### Problem
Copy out every line of the listing below, not only the keypoint values, and shift each keypoint coordinate and depth value up by 48. Omit the pictures.

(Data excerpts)
--- START ---
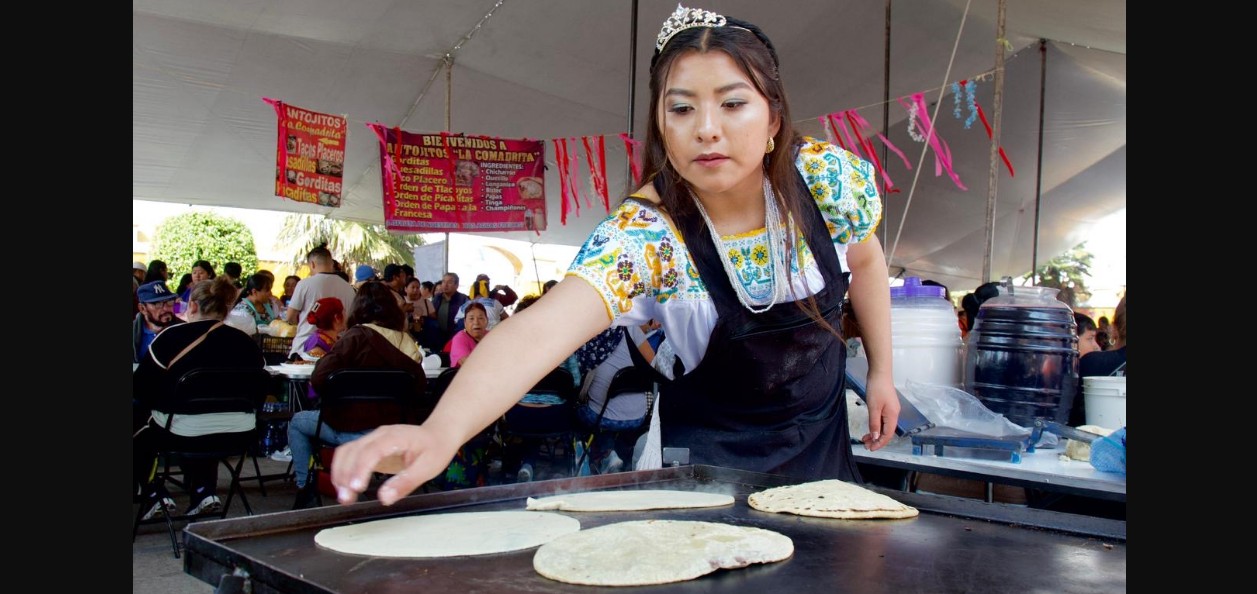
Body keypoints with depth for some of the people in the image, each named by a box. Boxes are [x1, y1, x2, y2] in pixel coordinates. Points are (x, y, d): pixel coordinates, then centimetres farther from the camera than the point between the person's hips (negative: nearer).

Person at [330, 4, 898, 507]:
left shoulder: (828, 176, -20)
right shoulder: (644, 233, -32)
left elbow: (865, 260, 3)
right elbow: (542, 328, -49)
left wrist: (882, 371, 8)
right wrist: (441, 429, -66)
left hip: (822, 434, 4)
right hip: (712, 454, -4)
--- END ---
### Exercise response
Body keypoints with depth for some of the people in the image, each named by a box. Boxes are [x1, y1, x2, y2] in pixel coordinates. Points are (x, y, d): pixel coordinates, then centimetres farther from the camera than the point between the person's hips (negative: nearer).

Person at [330, 4, 898, 507]:
left shoulder: (876, 224, 28)
right shoulder: (692, 281, 16)
left elbow: (913, 308, 51)
right elbow: (590, 376, -1)
left wrist: (930, 419, 56)
right wrist: (489, 477, -18)
left hip: (870, 482, 52)
right hip: (760, 502, 44)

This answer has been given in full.